The English dialog is skillfully done. There were EXCELLENT script consultants for Viz’s dubbed scripts! There’s a scene where two heros are bickering, and one of their friends remarks that both of the guys are “as dumb as a sack of hammers,” and that is EXACTLY RIGHT. I’m sure the original Japanese insult was amazing, but this shows great skill.
The characters develop. The protagonists each have their own traumas to manage, and each bears a separate grudge against Naraku, which they had planned to resolve independently. Over the series, they learn that they are more effective as a team, develop awareness beyond their own pain, and properly look after each other. Even Inuyasha, who begins as a self-centered man-child, and, um… stays that way for a very long time, eventually becomes aware of other people’s feelings. You WANT him to develop, because Kagome loves him immediately.
The story has a solid structure, and clear goals. The core story is the battle against Naraku and his increasingly strong/difficult minions, and it’s a clear, simple setup with plenty of opportunity for variations. There are episodes which don’t move the story forward, yes, including some back stories for minor characters (Shippo!?!?), but even when they can’t find the main villain, the protagonists pick up a skill, or reaffirm their values, or make friends. The episodes are about 20 minutes apiece, so you can knock out three in an hour and feel like something happened!
There are other things to enjoy about this series – that theme music for Season 6 is so good! – but I need to stop before I scare you. Like any creative product, there are periodic imperfections, but that’s to be expected in such a vast collection, and the quality remains very high.

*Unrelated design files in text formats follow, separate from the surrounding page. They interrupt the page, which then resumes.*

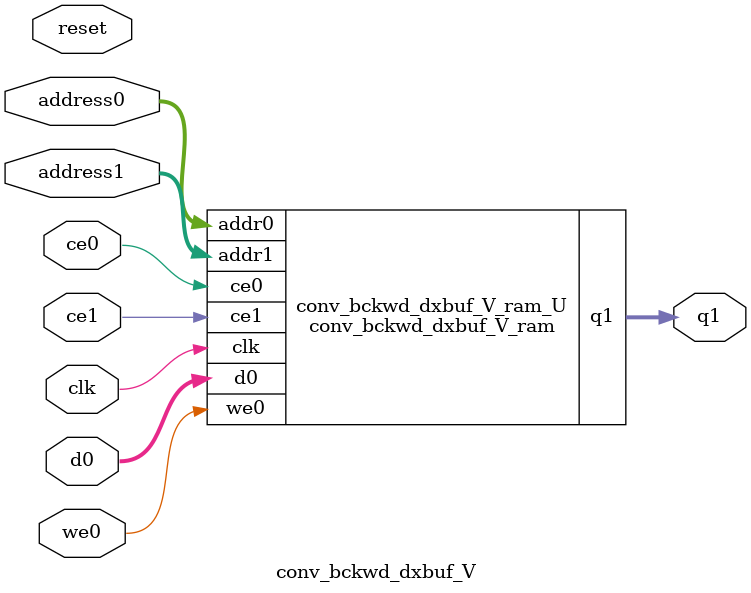
<source format=v>
`timescale 1 ns / 1 ps
module conv_bckwd_dxbuf_V_ram (addr0, ce0, d0, we0, addr1, ce1, q1,  clk);

parameter DWIDTH = 16;
parameter AWIDTH = 17;
parameter MEM_SIZE = 100000;

input[AWIDTH-1:0] addr0;
input ce0;
input[DWIDTH-1:0] d0;
input we0;
input[AWIDTH-1:0] addr1;
input ce1;
output reg[DWIDTH-1:0] q1;
input clk;

reg [DWIDTH-1:0] ram[0:MEM_SIZE-1];




always @(posedge clk)  
begin 
    if (ce0) begin
        if (we0) 
            ram[addr0] <= d0; 
    end
end


always @(posedge clk)  
begin 
    if (ce1) begin
        q1 <= ram[addr1];
    end
end


endmodule

`timescale 1 ns / 1 ps
module conv_bckwd_dxbuf_V(
    reset,
    clk,
    address0,
    ce0,
    we0,
    d0,
    address1,
    ce1,
    q1);

parameter DataWidth = 32'd16;
parameter AddressRange = 32'd100000;
parameter AddressWidth = 32'd17;
input reset;
input clk;
input[AddressWidth - 1:0] address0;
input ce0;
input we0;
input[DataWidth - 1:0] d0;
input[AddressWidth - 1:0] address1;
input ce1;
output[DataWidth - 1:0] q1;



conv_bckwd_dxbuf_V_ram conv_bckwd_dxbuf_V_ram_U(
    .clk( clk ),
    .addr0( address0 ),
    .ce0( ce0 ),
    .we0( we0 ),
    .d0( d0 ),
    .addr1( address1 ),
    .ce1( ce1 ),
    .q1( q1 ));

endmodule


</source>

Characters look hastily drawn now and then; the restart after a long gap between Season 6 and Final Act felt abrupt to me as a binge-watcher (which was not the expected experience at the time it was made), and some of the tiny, loud characters get more screen time than I’d like. Happily, the last season really picked up pace once it got going, and was EVENTFUL. I’m glad I watched through to the end.
So: I highly recommend this classic, high volume, well-executed, charming series. Go reave some iron and steal some souls!